Wait — Are We Digging Up Dinosaurs in the Big 26 Season? (Spoiler: No.)

When the 2025–2026 FIRST LEGO League season UNEARTHED dropped, a lot of teams had the same first reaction:

“Cool, we’re doing dinosaurs!”

Then someone’s coach gently said, “Actually… that’s paleontology. This season is archaeology.” And the room went quiet.

If your team has been mixing these two up — you are not alone. They both involve digging, dirt, brushes, and people in dusty hats squinting at things. But they’re completely different sciences, and getting the distinction right matters for this season’s Innovation Project. So let’s clear it up once and for all.

A Quick Test

Which of these would a paleontologist study?

  • A mammoth tusk frozen in Siberia ✅
  • An ancient Roman coin ❌
  • The footprint of a dinosaur in rock ✅
  • A wooden tool used by a Stone Age human ❌
  • A 300-million-year-old fern preserved in coal ✅
  • The ruins of a Mayan temple ❌

See the pattern? Paleontology = life forms that existed long before humans, or the natural history of life on Earth. Archaeology = humans and the cultural stuff humans made.

There’s a small overlap — both fields study really old things, and sometimes archaeologists dig up animal bones (because ancient humans hunted and ate animals). But the question they’re trying to answer is different. A paleontologist asks “what was this creature and how did it live?” An archaeologist asks “what does this object tell us about the people who made or used it?”

Why FLL Picked Archaeology, Not Paleontology

This is the part most teams miss, and it’s the most important part for the Innovation Project.

FLL’s whole theme this season is “discovering the past to uncover the future.” Archaeology fits that mission perfectly because archaeology is about people — how they lived, what they built, what problems they solved, and what we can learn from them today.

Paleontology is amazing, but a fossil of a triceratops doesn’t really teach us how to live better lives in 2026. A 4,000-year-old irrigation system from Mesopotamia, on the other hand? That can absolutely teach us about sustainable farming today. A Roman aqueduct can inspire modern water infrastructure. An ancient remedy can lead to new medicine.

That’s the connection FLL wants teams to make. Past humans → present-day innovation.

If your Innovation Project is about dinosaurs, fossils, or extinct species — you’re doing paleontology, and you’re off-theme. Judges will notice.

What Archaeologists Actually Do (And Where the Cool Robot Stuff Comes In)

Real archaeology in 2026 isn’t just people kneeling in dirt with toothbrushes (though that still happens). Modern archaeology uses some seriously cool tech:

  • Ground-penetrating radar (GPR) — sends radio waves into the ground to “see” buried structures without digging. Like a sonar for dirt.
  • LIDAR — lasers mounted on planes or drones that map the ground through tree cover. This is how researchers found entire hidden Mayan cities in the Guatemalan jungle.
  • 3D scanning and photogrammetry — building exact digital replicas of artifacts so they can be studied without being touched.
  • DNA analysis — extracting genetic information from ancient bones to figure out who people were related to and how they migrated.
  • Drones — mapping huge dig sites from above quickly and cheaply.
  • AI and machine learning — sorting through millions of artifact images to find patterns humans would miss.

If you’re picking an Innovation Project topic, this is where the gold is. Real archaeologists have real problems — fragile artifacts, slow excavation, unreliable funding, looting, sites destroyed by climate change. A robot, a sensor, an app, or a new tool that helps with any of those problems is a solid Innovation Project direction.
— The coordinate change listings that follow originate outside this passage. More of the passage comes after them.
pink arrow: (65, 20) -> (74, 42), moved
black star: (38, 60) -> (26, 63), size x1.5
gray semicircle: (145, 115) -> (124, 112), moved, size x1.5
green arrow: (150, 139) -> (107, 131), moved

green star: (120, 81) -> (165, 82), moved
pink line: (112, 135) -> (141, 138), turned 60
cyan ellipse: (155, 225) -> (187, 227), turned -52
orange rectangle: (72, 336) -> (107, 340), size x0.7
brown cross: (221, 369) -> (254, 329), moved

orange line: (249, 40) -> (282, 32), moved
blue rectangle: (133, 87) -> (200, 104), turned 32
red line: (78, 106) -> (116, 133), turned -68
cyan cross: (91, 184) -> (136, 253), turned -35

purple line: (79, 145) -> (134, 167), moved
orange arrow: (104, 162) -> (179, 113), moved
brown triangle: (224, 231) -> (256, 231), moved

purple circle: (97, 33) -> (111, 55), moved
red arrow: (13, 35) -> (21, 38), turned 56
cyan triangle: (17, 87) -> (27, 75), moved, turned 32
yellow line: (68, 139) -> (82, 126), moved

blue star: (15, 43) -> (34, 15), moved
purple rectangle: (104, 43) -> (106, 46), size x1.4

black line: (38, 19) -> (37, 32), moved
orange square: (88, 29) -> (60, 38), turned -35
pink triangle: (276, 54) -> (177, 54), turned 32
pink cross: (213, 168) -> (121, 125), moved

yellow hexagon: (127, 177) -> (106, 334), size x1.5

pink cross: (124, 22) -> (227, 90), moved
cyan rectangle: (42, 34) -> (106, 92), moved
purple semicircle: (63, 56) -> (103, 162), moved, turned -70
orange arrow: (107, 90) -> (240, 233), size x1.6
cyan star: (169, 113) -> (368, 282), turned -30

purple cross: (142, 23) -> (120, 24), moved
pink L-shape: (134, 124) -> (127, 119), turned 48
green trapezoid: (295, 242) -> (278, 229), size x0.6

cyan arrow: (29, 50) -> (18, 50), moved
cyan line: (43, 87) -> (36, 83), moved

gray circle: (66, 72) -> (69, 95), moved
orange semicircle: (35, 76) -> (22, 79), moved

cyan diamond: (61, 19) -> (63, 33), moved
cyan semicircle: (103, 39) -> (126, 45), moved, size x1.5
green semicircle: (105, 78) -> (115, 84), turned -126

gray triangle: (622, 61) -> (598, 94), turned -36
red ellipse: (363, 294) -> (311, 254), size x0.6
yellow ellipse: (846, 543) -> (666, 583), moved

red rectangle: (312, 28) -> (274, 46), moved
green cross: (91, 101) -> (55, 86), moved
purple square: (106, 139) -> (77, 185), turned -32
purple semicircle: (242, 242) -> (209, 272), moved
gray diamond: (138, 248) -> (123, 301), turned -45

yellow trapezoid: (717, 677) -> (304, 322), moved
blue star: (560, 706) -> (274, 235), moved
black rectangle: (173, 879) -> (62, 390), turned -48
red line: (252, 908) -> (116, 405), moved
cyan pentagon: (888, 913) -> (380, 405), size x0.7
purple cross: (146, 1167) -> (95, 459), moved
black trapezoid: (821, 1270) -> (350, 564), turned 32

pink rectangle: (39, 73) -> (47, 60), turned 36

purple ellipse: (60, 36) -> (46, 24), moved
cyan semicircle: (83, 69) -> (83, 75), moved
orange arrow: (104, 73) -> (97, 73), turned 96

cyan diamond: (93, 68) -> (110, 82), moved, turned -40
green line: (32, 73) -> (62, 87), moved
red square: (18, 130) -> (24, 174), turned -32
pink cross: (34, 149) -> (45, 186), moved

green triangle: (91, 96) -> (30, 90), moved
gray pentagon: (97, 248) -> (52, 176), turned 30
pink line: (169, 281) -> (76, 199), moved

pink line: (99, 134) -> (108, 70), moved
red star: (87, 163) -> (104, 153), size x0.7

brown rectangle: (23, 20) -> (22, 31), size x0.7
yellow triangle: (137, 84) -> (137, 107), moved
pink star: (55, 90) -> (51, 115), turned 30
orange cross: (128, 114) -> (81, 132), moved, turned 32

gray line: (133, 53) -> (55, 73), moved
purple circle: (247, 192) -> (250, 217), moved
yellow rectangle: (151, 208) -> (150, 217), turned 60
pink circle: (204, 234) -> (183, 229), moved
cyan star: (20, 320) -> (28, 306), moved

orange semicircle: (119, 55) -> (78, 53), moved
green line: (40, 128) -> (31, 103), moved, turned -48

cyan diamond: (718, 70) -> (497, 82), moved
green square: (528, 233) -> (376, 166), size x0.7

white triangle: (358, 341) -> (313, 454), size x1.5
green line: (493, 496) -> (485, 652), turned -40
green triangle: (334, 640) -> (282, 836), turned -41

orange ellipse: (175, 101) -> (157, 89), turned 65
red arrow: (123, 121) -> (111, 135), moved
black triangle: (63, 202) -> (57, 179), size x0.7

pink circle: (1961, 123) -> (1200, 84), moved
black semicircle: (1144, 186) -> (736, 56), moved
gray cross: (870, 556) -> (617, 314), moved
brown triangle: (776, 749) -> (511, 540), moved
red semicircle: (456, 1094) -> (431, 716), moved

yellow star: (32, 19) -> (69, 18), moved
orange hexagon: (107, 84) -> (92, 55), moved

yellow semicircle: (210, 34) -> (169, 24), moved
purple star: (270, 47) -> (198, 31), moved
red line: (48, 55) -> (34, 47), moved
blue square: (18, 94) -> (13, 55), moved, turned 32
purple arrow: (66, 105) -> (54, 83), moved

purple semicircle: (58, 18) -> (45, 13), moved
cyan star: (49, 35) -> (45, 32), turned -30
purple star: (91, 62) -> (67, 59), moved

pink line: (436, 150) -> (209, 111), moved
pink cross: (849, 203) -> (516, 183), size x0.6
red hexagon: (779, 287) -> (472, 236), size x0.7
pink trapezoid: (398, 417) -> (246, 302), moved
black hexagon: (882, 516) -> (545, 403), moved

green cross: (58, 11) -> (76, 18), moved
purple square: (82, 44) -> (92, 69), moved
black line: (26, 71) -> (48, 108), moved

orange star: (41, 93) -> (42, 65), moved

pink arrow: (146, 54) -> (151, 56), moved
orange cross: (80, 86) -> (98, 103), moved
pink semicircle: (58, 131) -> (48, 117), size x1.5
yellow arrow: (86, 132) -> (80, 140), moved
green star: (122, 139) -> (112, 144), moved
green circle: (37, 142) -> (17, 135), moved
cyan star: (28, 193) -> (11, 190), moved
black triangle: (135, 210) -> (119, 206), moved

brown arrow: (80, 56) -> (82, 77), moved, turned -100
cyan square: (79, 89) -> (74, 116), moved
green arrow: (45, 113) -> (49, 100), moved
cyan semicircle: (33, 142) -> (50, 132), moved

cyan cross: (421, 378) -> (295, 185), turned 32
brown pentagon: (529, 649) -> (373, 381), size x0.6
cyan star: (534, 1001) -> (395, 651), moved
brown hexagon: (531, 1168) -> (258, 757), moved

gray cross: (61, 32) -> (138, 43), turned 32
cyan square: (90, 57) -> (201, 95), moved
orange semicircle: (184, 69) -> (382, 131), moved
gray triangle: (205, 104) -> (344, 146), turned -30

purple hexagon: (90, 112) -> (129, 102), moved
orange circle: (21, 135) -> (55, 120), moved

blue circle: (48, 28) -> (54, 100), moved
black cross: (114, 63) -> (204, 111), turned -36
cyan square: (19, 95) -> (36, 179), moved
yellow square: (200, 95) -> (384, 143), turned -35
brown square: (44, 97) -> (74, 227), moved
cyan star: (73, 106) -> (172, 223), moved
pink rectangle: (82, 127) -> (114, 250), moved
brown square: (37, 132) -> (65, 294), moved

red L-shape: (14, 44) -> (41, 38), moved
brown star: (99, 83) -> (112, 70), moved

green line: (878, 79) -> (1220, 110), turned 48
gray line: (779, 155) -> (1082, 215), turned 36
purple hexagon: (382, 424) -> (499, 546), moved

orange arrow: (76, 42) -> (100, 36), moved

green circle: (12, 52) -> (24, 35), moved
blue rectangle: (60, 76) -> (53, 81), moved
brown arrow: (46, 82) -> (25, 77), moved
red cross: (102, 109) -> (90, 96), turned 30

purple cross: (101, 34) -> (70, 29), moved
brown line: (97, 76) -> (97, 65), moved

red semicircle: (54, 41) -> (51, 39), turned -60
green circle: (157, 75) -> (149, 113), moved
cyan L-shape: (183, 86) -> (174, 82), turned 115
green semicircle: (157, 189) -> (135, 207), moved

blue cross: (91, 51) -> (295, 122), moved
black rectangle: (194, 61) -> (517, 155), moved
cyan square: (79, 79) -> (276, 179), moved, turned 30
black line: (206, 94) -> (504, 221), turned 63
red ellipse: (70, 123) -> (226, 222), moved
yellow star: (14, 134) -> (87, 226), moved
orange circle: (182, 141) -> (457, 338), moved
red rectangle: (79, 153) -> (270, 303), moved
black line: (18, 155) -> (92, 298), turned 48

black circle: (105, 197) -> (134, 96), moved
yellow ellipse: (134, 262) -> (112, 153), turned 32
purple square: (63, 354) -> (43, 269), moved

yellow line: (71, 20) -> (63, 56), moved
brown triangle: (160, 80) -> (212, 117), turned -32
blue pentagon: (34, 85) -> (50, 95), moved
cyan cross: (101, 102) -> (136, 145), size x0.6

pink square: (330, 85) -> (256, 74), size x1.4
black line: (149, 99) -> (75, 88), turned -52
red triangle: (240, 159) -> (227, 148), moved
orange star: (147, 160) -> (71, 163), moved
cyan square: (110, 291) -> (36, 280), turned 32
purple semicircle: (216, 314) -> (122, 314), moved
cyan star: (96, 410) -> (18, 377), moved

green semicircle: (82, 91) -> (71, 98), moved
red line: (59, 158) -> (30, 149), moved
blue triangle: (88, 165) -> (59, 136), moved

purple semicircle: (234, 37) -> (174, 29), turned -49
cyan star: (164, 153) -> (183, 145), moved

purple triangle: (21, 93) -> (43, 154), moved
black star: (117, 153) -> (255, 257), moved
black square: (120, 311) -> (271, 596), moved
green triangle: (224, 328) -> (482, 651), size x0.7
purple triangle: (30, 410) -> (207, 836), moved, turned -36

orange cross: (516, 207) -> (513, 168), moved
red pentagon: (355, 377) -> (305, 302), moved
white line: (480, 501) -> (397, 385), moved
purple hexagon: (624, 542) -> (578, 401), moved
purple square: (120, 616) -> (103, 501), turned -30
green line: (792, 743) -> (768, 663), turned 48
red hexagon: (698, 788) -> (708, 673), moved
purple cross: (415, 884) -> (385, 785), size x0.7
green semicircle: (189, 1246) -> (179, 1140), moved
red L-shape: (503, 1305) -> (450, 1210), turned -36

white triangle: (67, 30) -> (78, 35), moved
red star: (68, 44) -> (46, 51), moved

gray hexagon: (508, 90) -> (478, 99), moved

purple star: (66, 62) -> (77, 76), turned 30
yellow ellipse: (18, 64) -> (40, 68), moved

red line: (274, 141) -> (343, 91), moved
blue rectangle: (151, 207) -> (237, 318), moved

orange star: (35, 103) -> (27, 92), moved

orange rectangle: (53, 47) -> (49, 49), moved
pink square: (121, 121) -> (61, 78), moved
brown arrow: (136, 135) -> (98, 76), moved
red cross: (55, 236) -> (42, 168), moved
Words Your Team Should Get Right

Since you’re going to be talking about this all season — in front of judges — here are a few terms worth knowing:

  • Artifact — an object made or used by humans (a tool, a pot, a coin). NOT a fossil.
  • Fossil — the preserved remains of ancient life (bones, shells, plant impressions). NOT an artifact.
  • Site — the location of a dig.
  • Excavation — the careful, layer-by-layer process of digging.
  • Stratigraphy — the study of soil layers. Deeper layer = older stuff (usually).
  • Provenance — the exact location and context where an artifact was found. This is huge in archaeology — an artifact without provenance loses most of its scientific value.
  • In situ — Latin for “in its original place.” Archaeologists love this phrase.

Sprinkle one or two of these into your judging session and watch the judges’ eyebrows go up.

The Bottom Line

If you remember nothing else:

Paleontology = life. Archaeology = people. Fossils = paleontology. Artifacts = archaeology. Dinosaurs = paleontology. Pyramids = archaeology.

This season is about people — what they built, how they solved problems, and what they can still teach us. The cooler your team can get at telling that story, the stronger your Innovation Project (and your judging session) is going to be.

Now go dig in. The right kind of digging.